Saturday, June 16, 2012

Normandy

Our D-Day tour service picked us up from our hotel in Bayeux. As it turns out, the tour only consisted of Emily, myself, an Australian couple, and a guide whose name he either did not give or I've forgotten. We drove out to Point du Hac, a clifftop west of Omaha Beach where Germans kept gun batteries. There are large craters in the ground where allied forces bombed the guns before the invasion.




a bunker

Next, we drove over to Omaha Beach which was covered in pebbles in 1944 but now is covered in sand.






Our final stop for the half-day tour was the American Cemetery where 9,387 American soldiers are buried.







Memorial listing the names of those missing in action


Back in Bayeux, we went to visit the Notre Dame de Bayeux, a cathedral built in 1077 which miraculously survived the French Revolution, WWI and WWII.

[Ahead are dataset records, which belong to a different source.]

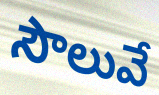
సౌలువే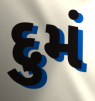
દુમં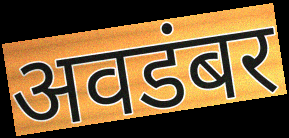
अवडंबर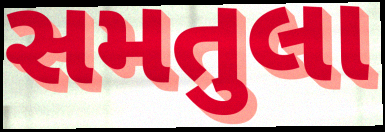
સમતુલાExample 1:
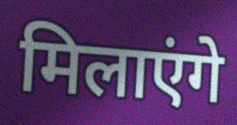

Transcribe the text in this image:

मिलाएंगे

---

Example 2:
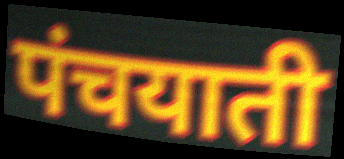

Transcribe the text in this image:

पंचयाती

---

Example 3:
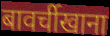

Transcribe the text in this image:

बावर्चीखाना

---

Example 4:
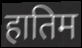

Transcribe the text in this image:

हातिम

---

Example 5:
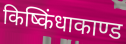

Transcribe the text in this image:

किष्किंधाकाण्ड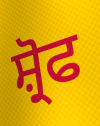
ਸ਼੍ਰੋਫ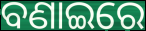
ବଣାଇରେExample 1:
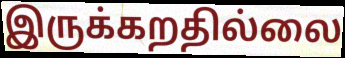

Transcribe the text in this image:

Though cloudy and rainy when we went in . . . .


bright and sunny when we came out!



I then went to see the Bayeux Tapestry while Emily enjoyed reading her Normandy Invasion book in the sunshine. No pictures of the 230 feet long (!!!!!) linen, of course, but I did take a picture of a display upstairs  which shows a very zoomed in view of the stitches.


I also bought what has proven so far to be a very entertaining book about what happened to the tapestry after its creation (the French Revolution, Napoleon, and Hitler all play a part).

Later in the afternoon, Emily and I walked over to the Bayeux War Cemetery containing mostly graves of Commonwealth soldiers from WWII but also some German ones.





We wandered around town the next morning before catching the train to Paris whence we flew out the next day. Goodbye Europe! It was lovely!






Monday, June 11, 2012

Paris

After getting checked in at our hotel, we headed straight for the Eiffel Tower in search of crepes. Emily knew about a particular stand just beneath the Tower with the best crepes she'd ever eaten. On the way, my first glimpse of Notre Dame and the Seine River.


We happened upon a "South of France" festival complete with wine tasting


and passed a number of important looking buildings.





Then there it was!








And the crepes were delicious.

We then walked over to the Arc de Triomphe (started in 1806 for Napoleon, finished in 1836) which turned out to be much more massive than I had imagined.




We started the next day at the Louvre.





Some highlights from inside the museum:

The Nike of Samothrace,



the Mona Lisa,


Oedipus and the Sphinx,

the Venus de Milo,


the Sleeping Hermaphrodite,


Napoleon's apartments,


and the always funny "Gabrielle d'Estrees and one of her sisters in the bath."

 


Our next stop was Notre Dame, construction of which began in 1163.





Joan of Arc

Blurry--my camera was having trouble getting clear pictures in the dark

On our walk back toward the Eiffel Tower for crepes day two, we saw this mass of people rollerblading down the street. There were even cops on rollerblades with them!



The beloved crepe stand.


We began the next morning at Sacre Cour (Basilica of the Sacred Heart, finished in 1914).




No pictures were allowed inside--there was a beautiful mosaic of Jesus on the domed ceiling that I bought a postcard of.

From the sacred to the profane--our next stop was Moulin Rouge, situated on a street filled with sex toy shops and porn theaters. It was a little less spectacular than the glossy postcards had led me to believe.


On our walk through the city, we also stopped to look at the Paris Opera.





and La Madeleine, a Christian church built in the style of an ancient Greek temple.





We continued our walk toward the Marine museum near the Eiffel Tower.





The Marine museum was pretty cool. It featured paintings of and artifacts from ships and boats from earliest to modern times.